As ever-increasing numbers of data breaches of unprecedented size continue to occur and evermore regulations are mandating good security practices, it seems companies are being asked to demonstrate security controls and compliance to an ever-increasing number of interested parties. These requests for information (RFI) come in many forms, including questionnaires, requests for proposal (RFP) and even on-site audits. Managing and responding to these requests can often feel like a frustrating, disjointed and muddled process, especially when approached as a series of one-off requests or projects instead of part of business-as-usual.
This presentation will provide 5 keys to turning your company’s security audit and RFI scavenger hunt into an efficient and measurable process using lessons learned from over 10 years of experience at public and private companies in highly-regulated industries.

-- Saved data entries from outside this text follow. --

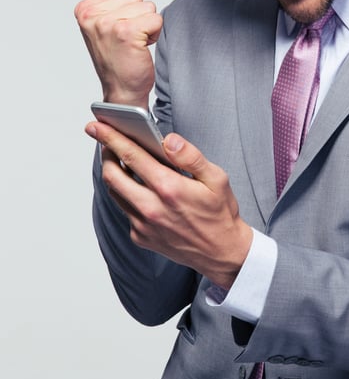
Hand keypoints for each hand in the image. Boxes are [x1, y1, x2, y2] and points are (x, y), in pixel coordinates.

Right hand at [75, 0, 162, 107]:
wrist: (121, 91)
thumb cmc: (117, 60)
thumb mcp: (103, 26)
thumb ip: (111, 5)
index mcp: (84, 9)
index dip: (130, 8)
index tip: (120, 30)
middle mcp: (92, 15)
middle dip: (140, 16)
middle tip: (129, 38)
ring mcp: (107, 23)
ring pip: (148, 6)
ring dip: (147, 25)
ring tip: (134, 43)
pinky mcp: (125, 33)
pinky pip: (156, 19)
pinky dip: (155, 34)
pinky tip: (141, 47)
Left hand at [86, 121, 252, 287]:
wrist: (221, 252)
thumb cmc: (220, 213)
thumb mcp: (216, 178)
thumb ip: (191, 156)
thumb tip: (169, 140)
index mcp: (169, 188)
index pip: (131, 156)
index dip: (111, 137)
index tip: (96, 126)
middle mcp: (151, 208)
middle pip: (112, 175)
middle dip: (106, 154)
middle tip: (108, 143)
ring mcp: (143, 225)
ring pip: (115, 193)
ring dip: (115, 175)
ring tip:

- Suggestions for getting organized using tools your company already owns
- Ways to make the process repeatable…and fast
- Tips for providing the information the auditor really wants
- Options for process measurement and reporting
About Tennelle Anderson
Tennelle has over 16 years of experience in information security, audit and compliance roles, including 10 years creating, leading and transforming security, compliance and audit programs and teams at public and private companies in highly-regulated industries. Tennelle’s previous experience has focused on providing companies with a competitive advantage by creating a framework for the proactive assessment and treatment of compliance and security risks and the organized and timely resolution of security and compliance deficiencies. In addition, Tennelle has effectively balanced the management of a number of varied security and compliance requirements and frameworks, including ISO 27001:2005 & 2013, PCI-DSS, HIPAA Security Rule, Safe Harbor/EU Data Privacy Directive, SAS70/SOC2, and Sarbanes-Oxley (SOX). Tennelle currently holds CISSP, CISA and CPA certifications.